#### PASSAGE SHOWN
--------------------
(d) The distributor referred to in subdivision (a) is liable for the tax imposed pursuant to that subdivision. The tax imposed pursuant to subdivision (a) shall be paid upon the first nonexempt distribution of a sugar-sweetened beverage product in the state. However, if a distributor or a retailer receives taxable products on which the tax has not been paid, the distributor or retailer is liable for the tax.
 (a) A tax shall not be imposed pursuant to this chapter on a distributor for a sugar-sweetened beverage product for which the tax has already been paid.
(b) If a sugar-sweetened beverage product is manufactured or produced by including one or more other sugar-sweetened beverage products, a tax shall not be imposed pursuant to this chapter on a caloric sweetener contained in the resulting sugar-sweetened beverage product if a tax was previously imposed pursuant to this chapter on that caloric sweetener.
(c) A retailer is liable for the tax imposed pursuant to this chapter upon a sugar-sweetened beverage product only if the tax on that product has not been previously paid by the distributor.
--------------------
#### REQUIRED ACTIONS
1. Quote word for word the part of the sugar-sweetened beverage tax text that begins with the words containing "(d) The distributor referred" and ends with "already been paid.".
2. Continue the sugar-sweetened beverage tax text from the point where it stops.

#### DATASET EXTRACT
--------------------
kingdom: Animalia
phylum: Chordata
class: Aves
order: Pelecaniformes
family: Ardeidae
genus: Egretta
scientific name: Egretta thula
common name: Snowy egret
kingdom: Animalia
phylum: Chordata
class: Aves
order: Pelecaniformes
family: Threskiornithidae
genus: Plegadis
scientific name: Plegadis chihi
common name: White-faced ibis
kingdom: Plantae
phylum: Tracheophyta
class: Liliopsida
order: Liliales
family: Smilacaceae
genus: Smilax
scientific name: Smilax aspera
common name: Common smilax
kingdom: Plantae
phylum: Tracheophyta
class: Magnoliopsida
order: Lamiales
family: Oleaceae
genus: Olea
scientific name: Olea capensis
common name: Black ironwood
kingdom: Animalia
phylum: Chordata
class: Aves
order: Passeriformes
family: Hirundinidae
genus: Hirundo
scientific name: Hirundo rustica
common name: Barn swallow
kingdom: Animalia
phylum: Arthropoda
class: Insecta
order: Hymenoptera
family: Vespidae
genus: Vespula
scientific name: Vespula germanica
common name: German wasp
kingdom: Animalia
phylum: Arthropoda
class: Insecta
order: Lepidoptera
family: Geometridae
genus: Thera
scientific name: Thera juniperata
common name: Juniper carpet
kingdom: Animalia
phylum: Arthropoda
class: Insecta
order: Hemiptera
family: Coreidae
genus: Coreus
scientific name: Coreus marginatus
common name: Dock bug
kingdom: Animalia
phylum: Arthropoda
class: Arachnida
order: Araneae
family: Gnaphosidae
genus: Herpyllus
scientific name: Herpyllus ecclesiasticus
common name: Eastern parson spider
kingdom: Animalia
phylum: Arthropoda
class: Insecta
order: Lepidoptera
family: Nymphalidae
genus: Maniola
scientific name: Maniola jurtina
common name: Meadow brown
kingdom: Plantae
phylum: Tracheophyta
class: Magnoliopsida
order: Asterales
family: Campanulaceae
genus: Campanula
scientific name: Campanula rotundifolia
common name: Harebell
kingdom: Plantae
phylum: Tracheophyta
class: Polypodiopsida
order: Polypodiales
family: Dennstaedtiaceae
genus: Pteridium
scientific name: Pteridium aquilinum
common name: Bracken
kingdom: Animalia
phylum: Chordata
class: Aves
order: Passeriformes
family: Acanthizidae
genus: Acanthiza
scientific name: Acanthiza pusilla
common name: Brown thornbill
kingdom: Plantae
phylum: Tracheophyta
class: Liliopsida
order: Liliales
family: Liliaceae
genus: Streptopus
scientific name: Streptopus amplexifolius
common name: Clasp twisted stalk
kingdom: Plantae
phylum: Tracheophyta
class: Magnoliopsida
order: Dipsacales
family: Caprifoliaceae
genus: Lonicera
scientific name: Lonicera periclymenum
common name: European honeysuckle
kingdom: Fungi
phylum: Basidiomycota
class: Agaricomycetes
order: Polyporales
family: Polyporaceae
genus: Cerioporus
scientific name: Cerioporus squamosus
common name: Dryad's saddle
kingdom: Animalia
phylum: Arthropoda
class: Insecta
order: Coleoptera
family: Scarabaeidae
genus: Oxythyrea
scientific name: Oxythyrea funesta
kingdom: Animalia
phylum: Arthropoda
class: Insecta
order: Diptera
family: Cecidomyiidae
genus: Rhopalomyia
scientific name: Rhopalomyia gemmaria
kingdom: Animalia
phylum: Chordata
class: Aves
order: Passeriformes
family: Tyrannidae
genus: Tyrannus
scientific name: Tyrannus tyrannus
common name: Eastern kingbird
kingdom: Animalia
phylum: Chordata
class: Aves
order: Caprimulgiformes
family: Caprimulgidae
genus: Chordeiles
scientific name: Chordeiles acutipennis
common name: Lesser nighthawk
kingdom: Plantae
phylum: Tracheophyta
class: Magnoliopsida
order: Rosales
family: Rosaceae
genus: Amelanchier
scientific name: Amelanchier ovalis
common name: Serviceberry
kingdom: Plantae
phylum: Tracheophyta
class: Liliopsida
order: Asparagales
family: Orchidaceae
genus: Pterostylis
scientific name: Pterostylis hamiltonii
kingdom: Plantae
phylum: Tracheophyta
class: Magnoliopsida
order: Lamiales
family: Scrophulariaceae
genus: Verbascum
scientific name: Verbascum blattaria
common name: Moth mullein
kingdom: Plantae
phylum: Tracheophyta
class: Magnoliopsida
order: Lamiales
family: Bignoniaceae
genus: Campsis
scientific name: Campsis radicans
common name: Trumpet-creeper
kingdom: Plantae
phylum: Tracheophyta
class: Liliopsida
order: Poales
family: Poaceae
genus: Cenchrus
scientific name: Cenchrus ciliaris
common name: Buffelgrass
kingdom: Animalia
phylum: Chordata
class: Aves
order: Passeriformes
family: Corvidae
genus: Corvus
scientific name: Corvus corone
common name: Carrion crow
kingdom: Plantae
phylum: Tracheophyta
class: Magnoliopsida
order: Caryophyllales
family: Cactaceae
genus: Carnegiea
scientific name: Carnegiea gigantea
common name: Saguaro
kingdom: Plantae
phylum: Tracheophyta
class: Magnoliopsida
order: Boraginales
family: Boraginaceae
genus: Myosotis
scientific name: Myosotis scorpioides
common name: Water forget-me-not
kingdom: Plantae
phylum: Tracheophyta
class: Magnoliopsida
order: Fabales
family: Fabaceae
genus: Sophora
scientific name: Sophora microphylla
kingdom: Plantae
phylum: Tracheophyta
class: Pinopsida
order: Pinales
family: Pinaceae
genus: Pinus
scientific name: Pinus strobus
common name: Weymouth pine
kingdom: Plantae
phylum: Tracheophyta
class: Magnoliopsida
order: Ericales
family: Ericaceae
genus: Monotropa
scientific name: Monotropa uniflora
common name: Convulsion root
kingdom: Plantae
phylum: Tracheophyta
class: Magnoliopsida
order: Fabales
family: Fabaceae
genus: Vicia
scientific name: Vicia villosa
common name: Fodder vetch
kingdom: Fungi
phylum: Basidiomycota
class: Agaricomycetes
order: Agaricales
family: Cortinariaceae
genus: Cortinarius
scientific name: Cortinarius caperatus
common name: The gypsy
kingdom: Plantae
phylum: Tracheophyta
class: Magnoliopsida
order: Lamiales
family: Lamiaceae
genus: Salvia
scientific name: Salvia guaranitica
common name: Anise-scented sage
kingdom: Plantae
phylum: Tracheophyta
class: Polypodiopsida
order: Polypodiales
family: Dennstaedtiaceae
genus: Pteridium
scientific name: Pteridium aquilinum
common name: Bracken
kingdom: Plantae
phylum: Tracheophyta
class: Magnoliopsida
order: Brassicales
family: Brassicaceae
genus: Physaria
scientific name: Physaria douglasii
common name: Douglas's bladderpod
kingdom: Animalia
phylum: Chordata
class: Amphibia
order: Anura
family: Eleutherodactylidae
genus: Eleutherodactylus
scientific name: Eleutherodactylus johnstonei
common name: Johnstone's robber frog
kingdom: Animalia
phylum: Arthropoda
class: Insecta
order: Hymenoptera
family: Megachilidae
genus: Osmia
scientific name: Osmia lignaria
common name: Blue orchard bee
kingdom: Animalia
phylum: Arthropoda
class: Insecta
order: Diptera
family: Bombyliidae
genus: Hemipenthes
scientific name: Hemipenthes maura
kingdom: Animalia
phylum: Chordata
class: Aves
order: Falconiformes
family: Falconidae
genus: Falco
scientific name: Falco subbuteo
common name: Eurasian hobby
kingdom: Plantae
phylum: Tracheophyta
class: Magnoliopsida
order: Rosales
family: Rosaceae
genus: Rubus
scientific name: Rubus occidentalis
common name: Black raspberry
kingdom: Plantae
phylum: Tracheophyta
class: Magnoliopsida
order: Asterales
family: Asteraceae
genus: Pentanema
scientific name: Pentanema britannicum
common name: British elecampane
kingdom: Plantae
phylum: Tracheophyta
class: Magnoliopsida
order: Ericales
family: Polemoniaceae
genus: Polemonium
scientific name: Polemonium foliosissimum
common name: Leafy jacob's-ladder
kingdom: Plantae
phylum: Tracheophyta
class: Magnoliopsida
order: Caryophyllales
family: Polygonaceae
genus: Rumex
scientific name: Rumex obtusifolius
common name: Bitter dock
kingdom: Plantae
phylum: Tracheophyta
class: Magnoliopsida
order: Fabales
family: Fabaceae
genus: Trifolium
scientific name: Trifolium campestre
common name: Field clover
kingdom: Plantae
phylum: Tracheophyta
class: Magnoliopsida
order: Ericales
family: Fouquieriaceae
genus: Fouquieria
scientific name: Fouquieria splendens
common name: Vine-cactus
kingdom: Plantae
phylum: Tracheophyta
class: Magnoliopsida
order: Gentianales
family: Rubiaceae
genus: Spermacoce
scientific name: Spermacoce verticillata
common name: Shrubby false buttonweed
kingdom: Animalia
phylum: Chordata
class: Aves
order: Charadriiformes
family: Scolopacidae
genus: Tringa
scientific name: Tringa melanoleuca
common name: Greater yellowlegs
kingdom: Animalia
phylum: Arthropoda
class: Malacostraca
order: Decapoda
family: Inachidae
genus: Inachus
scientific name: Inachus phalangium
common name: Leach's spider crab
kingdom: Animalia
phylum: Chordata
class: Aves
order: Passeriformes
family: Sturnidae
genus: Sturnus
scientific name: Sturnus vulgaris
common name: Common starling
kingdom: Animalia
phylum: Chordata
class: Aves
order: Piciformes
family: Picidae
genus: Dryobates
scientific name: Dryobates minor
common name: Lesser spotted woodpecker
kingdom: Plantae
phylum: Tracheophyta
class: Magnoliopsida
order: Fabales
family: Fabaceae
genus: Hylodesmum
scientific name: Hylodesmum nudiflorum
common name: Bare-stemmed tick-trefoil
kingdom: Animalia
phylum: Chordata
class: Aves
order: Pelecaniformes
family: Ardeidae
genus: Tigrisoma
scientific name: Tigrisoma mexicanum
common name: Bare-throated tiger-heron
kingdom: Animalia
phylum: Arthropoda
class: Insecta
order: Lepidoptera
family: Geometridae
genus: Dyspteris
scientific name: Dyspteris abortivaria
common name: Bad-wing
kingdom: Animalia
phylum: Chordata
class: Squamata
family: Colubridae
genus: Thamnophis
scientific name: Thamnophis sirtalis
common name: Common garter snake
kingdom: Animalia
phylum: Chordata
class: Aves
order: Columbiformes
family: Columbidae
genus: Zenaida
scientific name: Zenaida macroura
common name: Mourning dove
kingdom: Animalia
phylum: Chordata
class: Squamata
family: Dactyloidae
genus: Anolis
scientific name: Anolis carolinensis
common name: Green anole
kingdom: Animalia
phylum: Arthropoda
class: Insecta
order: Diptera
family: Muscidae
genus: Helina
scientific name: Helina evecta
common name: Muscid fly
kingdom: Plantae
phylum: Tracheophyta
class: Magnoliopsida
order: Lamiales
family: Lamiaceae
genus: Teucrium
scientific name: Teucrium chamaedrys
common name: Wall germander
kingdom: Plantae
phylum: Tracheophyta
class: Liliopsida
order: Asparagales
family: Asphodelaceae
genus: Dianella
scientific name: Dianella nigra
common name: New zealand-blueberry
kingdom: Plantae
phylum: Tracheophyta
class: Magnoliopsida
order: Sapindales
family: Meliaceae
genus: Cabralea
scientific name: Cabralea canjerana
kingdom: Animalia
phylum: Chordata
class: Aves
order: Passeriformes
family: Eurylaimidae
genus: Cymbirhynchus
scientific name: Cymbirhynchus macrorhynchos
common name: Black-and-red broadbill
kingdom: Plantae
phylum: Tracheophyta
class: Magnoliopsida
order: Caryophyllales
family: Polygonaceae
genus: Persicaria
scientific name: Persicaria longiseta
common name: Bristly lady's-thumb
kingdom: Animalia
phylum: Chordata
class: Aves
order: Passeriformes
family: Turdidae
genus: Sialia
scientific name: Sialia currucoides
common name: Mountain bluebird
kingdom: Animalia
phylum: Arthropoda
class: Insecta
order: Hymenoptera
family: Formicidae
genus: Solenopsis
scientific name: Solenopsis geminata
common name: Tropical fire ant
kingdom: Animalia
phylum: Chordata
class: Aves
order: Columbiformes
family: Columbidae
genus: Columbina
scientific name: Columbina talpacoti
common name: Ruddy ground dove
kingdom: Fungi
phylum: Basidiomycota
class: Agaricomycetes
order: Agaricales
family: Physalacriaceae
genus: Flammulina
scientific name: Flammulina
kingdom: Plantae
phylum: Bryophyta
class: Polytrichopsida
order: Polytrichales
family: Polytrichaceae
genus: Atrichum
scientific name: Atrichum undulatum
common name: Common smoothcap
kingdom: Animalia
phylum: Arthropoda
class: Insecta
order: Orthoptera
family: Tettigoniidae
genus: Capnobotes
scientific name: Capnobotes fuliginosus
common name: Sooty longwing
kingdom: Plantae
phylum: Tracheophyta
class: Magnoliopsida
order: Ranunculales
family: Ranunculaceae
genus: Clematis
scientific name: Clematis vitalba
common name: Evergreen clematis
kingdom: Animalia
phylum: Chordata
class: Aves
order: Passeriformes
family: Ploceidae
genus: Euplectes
--------------------
#### RESPONSES FOR EACH TASK
1.
(d) The distributor referred to in subdivision (a) is liable for the tax imposed pursuant to that subdivision. The tax imposed pursuant to subdivision (a) shall be paid upon the first nonexempt distribution of a sugar-sweetened beverage product in the state. However, if a distributor or a retailer receives taxable products on which the tax has not been paid, the distributor or retailer is liable for the tax.
 (a) A tax shall not be imposed pursuant to this chapter on a distributor for a sugar-sweetened beverage product for which the tax has already been paid.

2.
(d) The distribution of sugar-sweetened beverages or concentrate by a distributor to either of the following persons shall be exempt from the tax imposed by this chapter:
(1) A person to whom the bottled sugar-sweetened beverage or concentrate is contractually obligated to be shipped, and actually is shipped, to a point outside of this state by the distributor, by means of either of the following:
(A) Delivery to a facility operated by the distributor.
(B) Delivery by the distributor to a carrier, customs broker, or forwarding agent, regardless of whether hired by the purchaser, for shipment to the out-of-state point.
(2) A person who is otherwise exempt from the taxation of that sale, use, or consumption under the Constitution of the United States, federal law or regulation, or the California Constitution.
 The following definitions apply for the purposes of this chapter:
(a) “Caloric sweetener” means monosaccharides, disaccharides, and high-fructose corn syrup.
(b) “Distribution” or “distribute” means supply to a distributor or retailer, deliver to a retailer, acquisition by a retailer, or transport into the state for the purpose of holding out for sale within the state of any sugar-sweetened beverage product, or any combination of these activities. “Distribution” or “distribute” shall not mean the retail sale to a consumer.
(c) “Distributor” means any person, including a manufacturer or wholesale dealer, who distributes sugar-sweetened beverages or concentrates for sale to retailers doing business in the state, regardless of whether that person also sells those products to consumers.
(d) “Fund” means the California Community Health Fund.
(e) (1) A “sugar-sweetened beverage” is either of the following:
(A) A liquid intended for human consumption which contains a caloric sweetener.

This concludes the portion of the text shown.